Please give back word for word the lines of the material below between the line containing "photomicrograph demonstrates no" and the line containing "tissue: human breast", inclusive.
====
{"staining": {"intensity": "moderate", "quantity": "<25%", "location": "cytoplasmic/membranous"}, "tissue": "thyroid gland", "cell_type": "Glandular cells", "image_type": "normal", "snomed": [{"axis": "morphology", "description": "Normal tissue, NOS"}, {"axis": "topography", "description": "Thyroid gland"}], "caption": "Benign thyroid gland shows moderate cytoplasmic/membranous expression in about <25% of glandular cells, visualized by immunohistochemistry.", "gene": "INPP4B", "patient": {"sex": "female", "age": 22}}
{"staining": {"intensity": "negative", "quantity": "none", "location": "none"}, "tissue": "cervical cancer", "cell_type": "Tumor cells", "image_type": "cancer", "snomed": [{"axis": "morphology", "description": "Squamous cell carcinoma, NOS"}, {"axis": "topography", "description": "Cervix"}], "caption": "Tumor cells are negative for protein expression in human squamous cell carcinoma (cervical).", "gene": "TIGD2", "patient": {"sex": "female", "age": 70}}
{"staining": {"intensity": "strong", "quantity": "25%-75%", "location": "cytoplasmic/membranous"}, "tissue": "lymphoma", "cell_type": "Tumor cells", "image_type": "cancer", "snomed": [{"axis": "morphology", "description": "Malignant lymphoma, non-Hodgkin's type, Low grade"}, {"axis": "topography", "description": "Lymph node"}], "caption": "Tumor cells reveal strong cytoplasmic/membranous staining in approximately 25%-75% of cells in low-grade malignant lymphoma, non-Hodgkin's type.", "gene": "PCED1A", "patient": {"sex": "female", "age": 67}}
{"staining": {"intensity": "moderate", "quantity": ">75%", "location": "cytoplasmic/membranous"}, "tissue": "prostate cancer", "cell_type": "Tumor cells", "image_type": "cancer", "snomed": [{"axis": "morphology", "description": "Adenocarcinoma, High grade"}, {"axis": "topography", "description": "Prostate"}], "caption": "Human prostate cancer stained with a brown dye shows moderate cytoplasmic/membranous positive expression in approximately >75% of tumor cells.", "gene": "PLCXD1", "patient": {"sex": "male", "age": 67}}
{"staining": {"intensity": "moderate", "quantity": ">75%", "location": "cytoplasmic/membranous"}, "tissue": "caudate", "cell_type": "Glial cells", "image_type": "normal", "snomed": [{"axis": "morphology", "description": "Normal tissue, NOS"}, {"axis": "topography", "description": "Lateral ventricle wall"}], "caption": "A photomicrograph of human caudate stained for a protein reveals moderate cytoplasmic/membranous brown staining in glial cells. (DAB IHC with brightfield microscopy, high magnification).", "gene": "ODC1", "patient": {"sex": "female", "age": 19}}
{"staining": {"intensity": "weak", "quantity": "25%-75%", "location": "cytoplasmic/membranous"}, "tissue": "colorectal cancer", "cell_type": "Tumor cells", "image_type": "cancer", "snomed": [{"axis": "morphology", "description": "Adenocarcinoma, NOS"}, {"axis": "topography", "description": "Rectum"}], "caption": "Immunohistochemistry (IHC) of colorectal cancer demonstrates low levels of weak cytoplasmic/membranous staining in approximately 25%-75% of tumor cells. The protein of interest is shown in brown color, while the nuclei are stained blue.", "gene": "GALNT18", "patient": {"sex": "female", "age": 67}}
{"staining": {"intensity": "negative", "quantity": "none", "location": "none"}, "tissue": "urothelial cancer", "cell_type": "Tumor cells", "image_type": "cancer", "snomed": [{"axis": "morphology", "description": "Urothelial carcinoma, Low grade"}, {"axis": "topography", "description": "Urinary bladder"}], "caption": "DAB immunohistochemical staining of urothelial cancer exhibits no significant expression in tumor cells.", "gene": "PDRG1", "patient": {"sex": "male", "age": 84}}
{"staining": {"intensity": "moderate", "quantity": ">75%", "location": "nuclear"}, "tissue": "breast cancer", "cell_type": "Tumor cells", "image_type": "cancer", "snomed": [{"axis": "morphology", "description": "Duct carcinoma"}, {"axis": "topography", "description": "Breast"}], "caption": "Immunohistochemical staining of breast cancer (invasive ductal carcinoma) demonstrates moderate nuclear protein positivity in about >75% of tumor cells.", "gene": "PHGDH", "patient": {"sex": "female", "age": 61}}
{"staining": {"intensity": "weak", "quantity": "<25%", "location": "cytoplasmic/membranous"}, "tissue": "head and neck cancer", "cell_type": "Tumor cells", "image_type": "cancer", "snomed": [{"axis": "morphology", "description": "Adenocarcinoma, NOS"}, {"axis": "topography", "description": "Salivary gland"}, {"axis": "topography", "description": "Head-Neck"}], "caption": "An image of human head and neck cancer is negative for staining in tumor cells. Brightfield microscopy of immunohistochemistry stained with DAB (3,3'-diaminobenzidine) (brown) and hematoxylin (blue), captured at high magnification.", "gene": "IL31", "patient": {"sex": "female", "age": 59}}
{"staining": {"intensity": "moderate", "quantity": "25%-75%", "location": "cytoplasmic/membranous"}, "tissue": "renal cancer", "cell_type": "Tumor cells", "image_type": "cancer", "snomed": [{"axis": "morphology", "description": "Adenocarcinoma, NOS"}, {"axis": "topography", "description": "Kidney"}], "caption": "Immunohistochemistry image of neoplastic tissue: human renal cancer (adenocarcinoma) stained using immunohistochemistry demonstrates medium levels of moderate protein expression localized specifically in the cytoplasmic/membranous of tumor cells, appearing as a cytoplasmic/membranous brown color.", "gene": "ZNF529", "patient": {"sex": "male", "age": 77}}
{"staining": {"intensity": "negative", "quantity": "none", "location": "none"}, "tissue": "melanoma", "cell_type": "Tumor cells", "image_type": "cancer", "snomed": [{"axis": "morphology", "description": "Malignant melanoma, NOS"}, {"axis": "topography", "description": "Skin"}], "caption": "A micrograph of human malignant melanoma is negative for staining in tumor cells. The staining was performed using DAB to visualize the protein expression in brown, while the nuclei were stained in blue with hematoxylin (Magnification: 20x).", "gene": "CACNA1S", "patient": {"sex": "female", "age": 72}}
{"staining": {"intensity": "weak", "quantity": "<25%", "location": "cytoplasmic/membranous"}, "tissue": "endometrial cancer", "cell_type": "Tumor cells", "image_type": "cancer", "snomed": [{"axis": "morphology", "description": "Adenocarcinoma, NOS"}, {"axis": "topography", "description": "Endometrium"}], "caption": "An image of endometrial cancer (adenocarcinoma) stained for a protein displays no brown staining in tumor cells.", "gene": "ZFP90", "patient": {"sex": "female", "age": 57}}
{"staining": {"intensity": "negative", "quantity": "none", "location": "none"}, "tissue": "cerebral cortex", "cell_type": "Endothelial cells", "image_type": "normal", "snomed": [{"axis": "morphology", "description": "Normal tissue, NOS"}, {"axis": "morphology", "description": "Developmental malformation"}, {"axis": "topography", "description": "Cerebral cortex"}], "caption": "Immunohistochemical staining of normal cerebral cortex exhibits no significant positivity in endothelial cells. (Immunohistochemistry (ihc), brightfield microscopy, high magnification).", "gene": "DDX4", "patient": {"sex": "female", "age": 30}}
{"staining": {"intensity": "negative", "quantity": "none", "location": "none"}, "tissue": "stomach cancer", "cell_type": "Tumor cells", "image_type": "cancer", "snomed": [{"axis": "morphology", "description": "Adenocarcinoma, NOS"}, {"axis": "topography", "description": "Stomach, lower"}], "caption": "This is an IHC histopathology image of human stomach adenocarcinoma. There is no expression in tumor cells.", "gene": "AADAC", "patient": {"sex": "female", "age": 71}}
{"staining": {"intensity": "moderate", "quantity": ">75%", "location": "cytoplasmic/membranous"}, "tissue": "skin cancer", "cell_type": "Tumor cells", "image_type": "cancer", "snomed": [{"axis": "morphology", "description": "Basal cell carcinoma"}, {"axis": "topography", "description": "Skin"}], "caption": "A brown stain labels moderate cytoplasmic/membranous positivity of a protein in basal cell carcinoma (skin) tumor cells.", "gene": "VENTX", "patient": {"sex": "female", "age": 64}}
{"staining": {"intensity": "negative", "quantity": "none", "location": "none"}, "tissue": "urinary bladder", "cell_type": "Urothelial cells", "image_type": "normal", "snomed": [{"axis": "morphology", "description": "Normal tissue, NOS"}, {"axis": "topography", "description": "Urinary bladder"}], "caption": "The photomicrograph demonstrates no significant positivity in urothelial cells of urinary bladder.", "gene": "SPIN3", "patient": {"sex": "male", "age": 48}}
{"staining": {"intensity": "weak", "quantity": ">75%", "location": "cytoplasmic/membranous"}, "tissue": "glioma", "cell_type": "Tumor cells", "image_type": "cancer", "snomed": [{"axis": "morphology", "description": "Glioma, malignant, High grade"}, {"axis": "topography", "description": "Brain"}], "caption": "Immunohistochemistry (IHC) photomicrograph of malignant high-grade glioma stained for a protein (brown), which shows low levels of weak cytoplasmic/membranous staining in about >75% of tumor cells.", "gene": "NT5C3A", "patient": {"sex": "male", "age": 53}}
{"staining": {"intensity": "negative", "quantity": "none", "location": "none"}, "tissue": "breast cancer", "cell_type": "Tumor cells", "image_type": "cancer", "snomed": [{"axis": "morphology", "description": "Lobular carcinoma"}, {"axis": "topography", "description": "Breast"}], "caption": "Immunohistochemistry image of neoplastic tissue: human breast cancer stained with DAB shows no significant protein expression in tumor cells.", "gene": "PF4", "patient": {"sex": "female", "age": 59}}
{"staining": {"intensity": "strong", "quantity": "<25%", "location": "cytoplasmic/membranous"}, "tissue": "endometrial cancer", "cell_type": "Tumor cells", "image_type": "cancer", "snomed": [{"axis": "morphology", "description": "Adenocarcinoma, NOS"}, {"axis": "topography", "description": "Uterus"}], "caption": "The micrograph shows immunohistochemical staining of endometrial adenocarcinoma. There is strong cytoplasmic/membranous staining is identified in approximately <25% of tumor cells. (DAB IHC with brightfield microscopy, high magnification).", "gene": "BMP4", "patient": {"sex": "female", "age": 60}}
====
Exercise answer:
{"staining": {"intensity": "negative", "quantity": "none", "location": "none"}, "tissue": "urinary bladder", "cell_type": "Urothelial cells", "image_type": "normal", "snomed": [{"axis": "morphology", "description": "Normal tissue, NOS"}, {"axis": "topography", "description": "Urinary bladder"}], "caption": "The photomicrograph demonstrates no significant positivity in urothelial cells of urinary bladder.", "gene": "SPIN3", "patient": {"sex": "male", "age": 48}}
{"staining": {"intensity": "weak", "quantity": ">75%", "location": "cytoplasmic/membranous"}, "tissue": "glioma", "cell_type": "Tumor cells", "image_type": "cancer", "snomed": [{"axis": "morphology", "description": "Glioma, malignant, High grade"}, {"axis": "topography", "description": "Brain"}], "caption": "Immunohistochemistry (IHC) photomicrograph of malignant high-grade glioma stained for a protein (brown), which shows low levels of weak cytoplasmic/membranous staining in about >75% of tumor cells.", "gene": "NT5C3A", "patient": {"sex": "male", "age": 53}}
{"staining": {"intensity": "negative", "quantity": "none", "location": "none"}, "tissue": "breast cancer", "cell_type": "Tumor cells", "image_type": "cancer", "snomed": [{"axis": "morphology", "description": "Lobular carcinoma"}, {"axis": "topography", "description": "Breast"}], "caption": "Immunohistochemistry image of neoplastic tissue: human breast cancer stained with DAB shows no significant protein expression in tumor cells.", "gene": "PF4", "patient": {"sex": "female", "age": 59}}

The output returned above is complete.